說是姐妹,其實倆人啥都不是。用她們的家鄉話說:連邊兒都沾不上。從真正意義上講,凡是能稱之為姐妹的,在血緣上或多或少都要有一點關聯的,要麽是親爹親娘的一奶同胞,要麽是叔伯之間的堂姐妹,要麽是七大妗子八大姨家的表姊妹,再說遠一些,最起碼也得是驢尾巴吊棒槌的親戚,否則,就對不起這個稱謂,也不能與這個稱呼相匹配。但是,燕子和小雅之間不存在以上任何關係,卻也依然以姐妹相稱。

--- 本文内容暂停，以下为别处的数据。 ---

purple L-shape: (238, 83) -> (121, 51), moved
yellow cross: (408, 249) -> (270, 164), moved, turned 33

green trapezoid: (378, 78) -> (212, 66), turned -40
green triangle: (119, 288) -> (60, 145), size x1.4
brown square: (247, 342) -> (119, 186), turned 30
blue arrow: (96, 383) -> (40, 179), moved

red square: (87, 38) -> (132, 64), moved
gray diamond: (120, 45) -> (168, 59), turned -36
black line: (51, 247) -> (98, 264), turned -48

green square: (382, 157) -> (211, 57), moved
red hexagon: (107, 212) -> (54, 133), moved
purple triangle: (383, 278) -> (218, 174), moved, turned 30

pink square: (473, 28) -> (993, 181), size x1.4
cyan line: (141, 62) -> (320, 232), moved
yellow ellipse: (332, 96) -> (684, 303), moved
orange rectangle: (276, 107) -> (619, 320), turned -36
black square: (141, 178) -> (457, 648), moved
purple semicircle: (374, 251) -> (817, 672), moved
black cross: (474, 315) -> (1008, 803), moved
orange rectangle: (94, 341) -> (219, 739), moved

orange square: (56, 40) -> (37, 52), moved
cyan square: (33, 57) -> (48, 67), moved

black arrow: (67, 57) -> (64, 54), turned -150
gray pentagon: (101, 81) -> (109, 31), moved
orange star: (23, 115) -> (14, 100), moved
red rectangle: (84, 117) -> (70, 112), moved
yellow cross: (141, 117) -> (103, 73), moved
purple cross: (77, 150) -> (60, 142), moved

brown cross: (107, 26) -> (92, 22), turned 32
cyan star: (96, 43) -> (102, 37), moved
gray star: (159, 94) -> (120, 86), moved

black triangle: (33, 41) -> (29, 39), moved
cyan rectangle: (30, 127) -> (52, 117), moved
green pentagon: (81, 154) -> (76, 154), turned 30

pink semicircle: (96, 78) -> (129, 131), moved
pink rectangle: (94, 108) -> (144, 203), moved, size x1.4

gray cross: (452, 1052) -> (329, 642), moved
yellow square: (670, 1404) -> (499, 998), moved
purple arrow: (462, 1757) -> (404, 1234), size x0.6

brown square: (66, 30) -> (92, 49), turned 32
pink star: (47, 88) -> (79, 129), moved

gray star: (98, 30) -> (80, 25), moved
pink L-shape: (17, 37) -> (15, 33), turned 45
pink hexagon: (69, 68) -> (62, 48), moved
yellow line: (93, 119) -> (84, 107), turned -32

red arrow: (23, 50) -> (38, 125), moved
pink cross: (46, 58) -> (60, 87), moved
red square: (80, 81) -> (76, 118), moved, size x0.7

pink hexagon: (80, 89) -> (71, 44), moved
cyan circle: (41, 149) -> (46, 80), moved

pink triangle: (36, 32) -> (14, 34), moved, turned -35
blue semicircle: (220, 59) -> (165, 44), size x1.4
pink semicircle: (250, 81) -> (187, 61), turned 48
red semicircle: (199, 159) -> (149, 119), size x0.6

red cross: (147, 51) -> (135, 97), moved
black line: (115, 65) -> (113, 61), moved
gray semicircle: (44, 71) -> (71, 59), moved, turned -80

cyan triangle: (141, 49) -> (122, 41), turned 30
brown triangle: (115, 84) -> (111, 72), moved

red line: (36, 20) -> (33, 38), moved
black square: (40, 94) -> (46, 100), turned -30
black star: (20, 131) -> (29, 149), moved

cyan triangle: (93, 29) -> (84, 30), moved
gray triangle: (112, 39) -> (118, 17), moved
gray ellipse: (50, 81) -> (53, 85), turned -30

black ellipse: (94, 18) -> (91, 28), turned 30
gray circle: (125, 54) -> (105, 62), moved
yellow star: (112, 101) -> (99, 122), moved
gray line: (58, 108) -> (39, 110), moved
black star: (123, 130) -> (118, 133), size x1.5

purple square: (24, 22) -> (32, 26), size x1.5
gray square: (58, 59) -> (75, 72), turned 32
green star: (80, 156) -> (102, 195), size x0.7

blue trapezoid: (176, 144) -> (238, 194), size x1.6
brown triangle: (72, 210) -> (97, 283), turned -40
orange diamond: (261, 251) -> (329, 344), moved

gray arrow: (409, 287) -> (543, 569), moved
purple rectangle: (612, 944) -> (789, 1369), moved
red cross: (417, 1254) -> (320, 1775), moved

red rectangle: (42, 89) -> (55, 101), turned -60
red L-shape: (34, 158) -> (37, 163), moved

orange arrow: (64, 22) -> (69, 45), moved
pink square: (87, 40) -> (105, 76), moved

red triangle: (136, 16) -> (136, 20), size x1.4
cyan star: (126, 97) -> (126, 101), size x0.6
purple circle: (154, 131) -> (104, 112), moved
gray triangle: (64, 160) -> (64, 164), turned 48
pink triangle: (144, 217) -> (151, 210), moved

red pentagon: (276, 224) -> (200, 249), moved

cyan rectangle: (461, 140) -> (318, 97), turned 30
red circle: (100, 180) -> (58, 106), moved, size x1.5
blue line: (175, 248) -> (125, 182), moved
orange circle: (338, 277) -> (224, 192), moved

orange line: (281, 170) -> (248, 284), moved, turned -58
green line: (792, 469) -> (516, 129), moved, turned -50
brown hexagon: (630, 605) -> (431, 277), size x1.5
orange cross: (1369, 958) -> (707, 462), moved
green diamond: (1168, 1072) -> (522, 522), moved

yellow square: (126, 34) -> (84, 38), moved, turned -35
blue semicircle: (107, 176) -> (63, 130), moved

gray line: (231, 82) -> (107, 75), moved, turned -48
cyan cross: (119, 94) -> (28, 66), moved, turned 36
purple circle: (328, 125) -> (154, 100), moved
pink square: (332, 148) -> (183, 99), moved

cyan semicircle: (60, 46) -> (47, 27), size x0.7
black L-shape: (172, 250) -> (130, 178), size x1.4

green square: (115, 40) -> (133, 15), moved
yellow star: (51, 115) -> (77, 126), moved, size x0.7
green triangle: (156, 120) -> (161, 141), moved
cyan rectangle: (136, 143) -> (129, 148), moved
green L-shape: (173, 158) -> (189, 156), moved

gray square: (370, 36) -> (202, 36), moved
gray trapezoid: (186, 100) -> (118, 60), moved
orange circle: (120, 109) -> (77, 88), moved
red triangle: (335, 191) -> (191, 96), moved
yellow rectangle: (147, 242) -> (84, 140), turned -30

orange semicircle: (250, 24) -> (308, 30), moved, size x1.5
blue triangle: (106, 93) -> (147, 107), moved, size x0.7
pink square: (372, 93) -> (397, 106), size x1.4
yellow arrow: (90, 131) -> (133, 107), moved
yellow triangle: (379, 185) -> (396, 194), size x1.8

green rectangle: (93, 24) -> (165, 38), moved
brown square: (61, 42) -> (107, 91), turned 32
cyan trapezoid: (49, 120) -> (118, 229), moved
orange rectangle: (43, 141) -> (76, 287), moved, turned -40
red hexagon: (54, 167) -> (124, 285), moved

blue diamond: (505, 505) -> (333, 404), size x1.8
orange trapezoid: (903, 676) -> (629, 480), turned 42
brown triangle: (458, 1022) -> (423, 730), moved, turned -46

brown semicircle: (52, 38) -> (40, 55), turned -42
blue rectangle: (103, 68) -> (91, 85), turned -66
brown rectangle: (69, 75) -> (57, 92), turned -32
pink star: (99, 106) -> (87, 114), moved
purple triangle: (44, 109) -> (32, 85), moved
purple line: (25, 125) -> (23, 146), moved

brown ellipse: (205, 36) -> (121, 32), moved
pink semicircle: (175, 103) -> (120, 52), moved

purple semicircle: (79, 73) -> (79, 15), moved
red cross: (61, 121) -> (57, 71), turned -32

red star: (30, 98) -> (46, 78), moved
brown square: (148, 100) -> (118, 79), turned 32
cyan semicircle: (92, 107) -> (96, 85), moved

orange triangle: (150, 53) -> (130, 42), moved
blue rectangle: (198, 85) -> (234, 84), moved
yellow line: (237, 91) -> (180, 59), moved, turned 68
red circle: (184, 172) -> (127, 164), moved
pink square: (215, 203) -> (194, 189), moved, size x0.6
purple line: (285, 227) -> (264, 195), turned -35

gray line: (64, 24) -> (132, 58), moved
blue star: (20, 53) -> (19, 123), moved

準確地說,燕子和小雅是上初中時間才認識的。剛開始倆人同在一個班,後來老師又把她們調到了一個桌。三言兩語間,倆人就熟快了,然後一起吃一起住,一起生活一起學習,三年下來,居然沒紅過臉。她倆的和睦相處,讓班上許多女生眼紅,她們曾不止一次地羨慕說,看燕子和小雅,好得跟親姐妹一樣。她倆聽了,心裏美滋滋的。燕子還親昵地摟住小雅,小雅也親昵地抱住燕子,然後異口同聲對同學說,等著瞧吧,我們倆好的時候還在後頭呢!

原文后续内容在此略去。